## Prompt 1:
According to the Jerusalem travel account, who occupied the grotto of Jeremiah in Maundrell's day?
## Prompt 2:
Carry on the Jerusalem travel account from its last sentence, in the same voice and style.

## Document section:
↓↓↓

It is well remarked by Chateaubriand, who had travelled among the native tribes of North America as extensively as among the Arabs of the Syrian wilderness, that amid the rudeness of the latter you still perceive a certain degree of delicacy in their manners; you see that they are natives of that East which is the cradle of all the arts, all the sciences, all the religions. Buried at the extremity of the West, the Canadian inhabits valleys shaded by eternal forests and watered by immense rivers; the Arab, cast, as it were, upon the high road of the world between Africa and Asia, roves in the brilliant regions of Aurora over a soil without trees and without water.

The Jews–the children of the kingdom–have been cast out, and many have come from the east and the west to occupy their place in the desolate land promised to their fathers. They usually take up their abode in the narrow space between the Temple and the foot of Mount Zion, defended from the tyranny of their Turkish masters by their indigence and misery. Here they appear covered with rags, and sitting in the dust, with their eyes fixed on the ruins of their ancient sanctuary. It has been observed that those descendants of Abraham who come from foreign countries to fix their residence at Jerusalem live but a short time; while such as are natives of Palestine are so wretchedly poor as to be obliged to send every year to raise contributions among their brethren of Egypt and Barbary.[127]

The picture given by Dr. Richardson is much more flattering. He assures his readers that many of the Jews are rich and in comfortable circumstances; but that they are careful to conceal their wealth, and even their comfort, from the jealous eye of their rulers, lest, by awakening their cupidity, some plot of robbery or murder should be devised. The whole population has been estimated by different travellers as amounting to from fifteen to thirty thousand, consisting of Mohammedans, Jews, and the various sects of Christians.

CHAPTER VII.

_Description of the Country Northward of Jerusalem_.

Grotto of Jeremiah; Sepulchres of the Kings; Singular Doors; Village of Leban; Jacob’s Well; Valley of Shechem; Nablous; Samaritans; Sebaste; Jennin; Gilead; Geraza, or Djerash; Description of Ruins; Gergasha of the Hebrews; Rich Scenery of Gilead; River Jabbok; Souf; Ruins of Gamala; Magnificent Theatre; Gadara; Capernaum, or Talhewm; Sea of Galilee; Bethsaida and Chorazin; Tarrachea; Sumuk; Tiberias; Description of modern Town; House of Peter; Baths; University; Mount Tor, or Tabor; Description by Pococke, Maundrell, Burckhardt, and Doubdan; View from the Top; Great Plain; Nazareth; Church of Annunciation; Workshop of Joseph; Mount of Precipitation; Table of Christ; Cana, or Kefer Kenna; Waterpots of Stone; Saphet, or Szaffad; University; French; Sidney Smith; Dan; Sepphoris; Church of St. Anne; Description by Dr. Clarke; Vale of Zabulon; Vicinity of Acre.

Upon leaving the northern gate of Jerusalem, on the road which leads to Damascus, there is seen a large grotto much venerated by Christians, Turks, and Jews, said to have been for some time the residence, or rather the prison, of the prophet Jeremiah. The bed of the holy man is shown, in the form of a rocky shelf, about eight feet from the ground; and the spot is likewise pointed out on which he is understood to have written his book of Lamentations. In the days of Maundrell, this excavation was occupied by a college of dervises.

↑↑↑

## Entries supplied:
↓↓↓

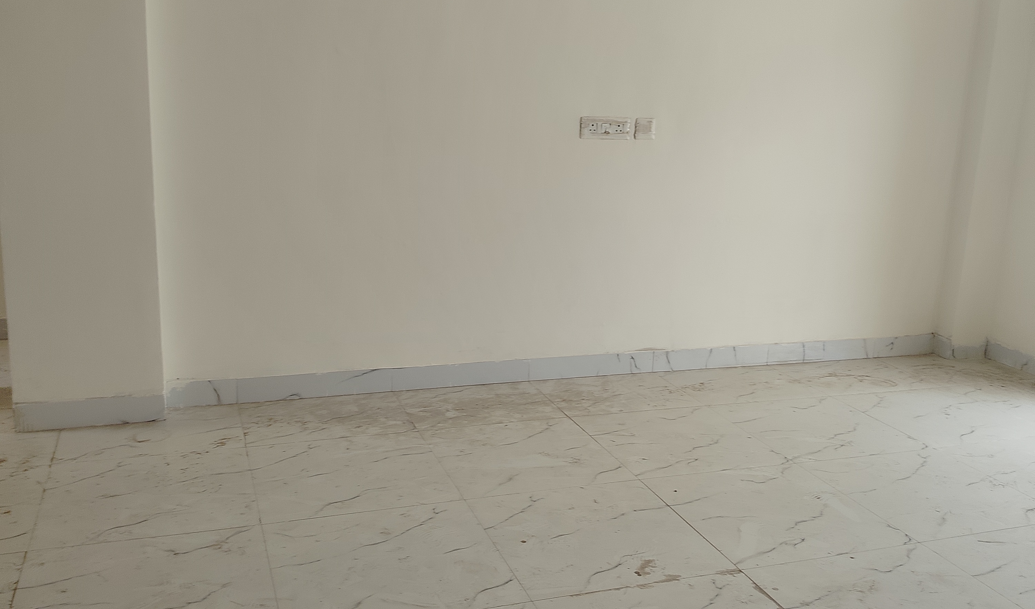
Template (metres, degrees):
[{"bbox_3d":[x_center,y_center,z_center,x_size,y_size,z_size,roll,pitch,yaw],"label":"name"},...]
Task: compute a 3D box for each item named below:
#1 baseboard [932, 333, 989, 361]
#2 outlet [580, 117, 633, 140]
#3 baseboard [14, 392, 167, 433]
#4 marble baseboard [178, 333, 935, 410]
[{"bbox_3d":[2.202,0.208,4.781,0.204,0.099,0.140,-2,14,-20],"label":"baseboard"},{"bbox_3d":[0.367,-0.723,3.938,0.228,0.089,0.020,-2,14,-20],"label":"outlet"},{"bbox_3d":[-1.509,0.384,3.387,0.485,0.099,0.020,-2,14,-20],"label":"baseboard"},{"bbox_3d":[0.381,0.267,4.211,3.630,0.099,0.020,-2,14,-20],"label":"marble baseboard"}]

↑↑↑

## Answer box 1:
A college of dervises.

## Answer box 2:
We have already alluded to the Sepulchres of the Kings as very singular remains of ancient architecture, and standing at a little distance from the city. There still prevails some obscurity in regard to the origin and intention of these places of burial, occasioned chiefly by the fact recorded in Holy Scripture, that the tombs of the kings of Judah were on Mount Zion. Pococke held the opinion, that they derived their name from Helena, the queen of Adiabene, whose body was deposited in a cave outside the northern wall of Jerusalem; a conclusion which derives some countenance from the language of Josephus, and has been adopted by Dr. Clarke. M. de Chateaubriand, on the contrary, supposes these grottoes to have been appropriated to the family of Herod; and in support of his views quotes a passage from the Jewish historian, who, speaking of the wall which Titus erected to press Jerusalem still more closely than before, says, that “this wall, returning towards the north, enclosed the sepulchre of Herod.” Now this, adds the Frenchman, is the situation of the royal caverns.

But whoever was buried here, this is certain, to use the words of the accurate Maundrell, that the place itself discovers so great an expense both of labour and treasure, that we may well suppose it to have been the work of kings. You approach it on the east side through an entrance cut out of the rock, which admits you into an open court of about forty paces square. On the south side is a portico nine paces long and four broad, likewise hewn out of the natural rock, and having an architrave running along its front adorned with sculpture of fruits and flowers. The passage into the sepulchre is now so greatly obstructed with stones and rubbish that it is no easy matter to creep through; but having overcome this difficulty you arrive at a large room, seven or eight yards square, excavated in the solid body of the hill. It sides and ceiling are so exactly square, and its angles so just, that no architect could form a more regular apartment; while the whole is so firm and entire, that it resembles a chamber hollowed out of one piece of marble. From this room you pass into six others, all of the same construction; the two innermost being somewhat deeper than the rest, and are descended to by a certain number of steps.

In every one of these, except the first, were coffins of stone placed in niches formed in the sides of the chamber. They had at first been covered with handsome lids; but the most of them have been long broken to pieces, and either scattered about the apartment, or entirely removed. One of white marble was observed by Dr. Clarke, adorned all over with the richest and most beautiful carving; though, like all the other sculptured work in the tombs, it represented nothing of the human figure, nor of any living thing, but consisted entirely of foliage and flowers, and principally of the leaves and branches of the vine. The receptacles for the dead bodies are not much larger than European coffins; but, having the more regular form of parallelograms, they thereby differ from the usual appearance presented in the sepulchral crypts of the country, where the soros is of considerable size, and generally resembles a cistern. The taste manifested in the interior of these chambers seems also to denote a later period in the history of the arts; the skill and neatness visible in the carving is admirable, and there is much of ornament displayed in several parts of the work.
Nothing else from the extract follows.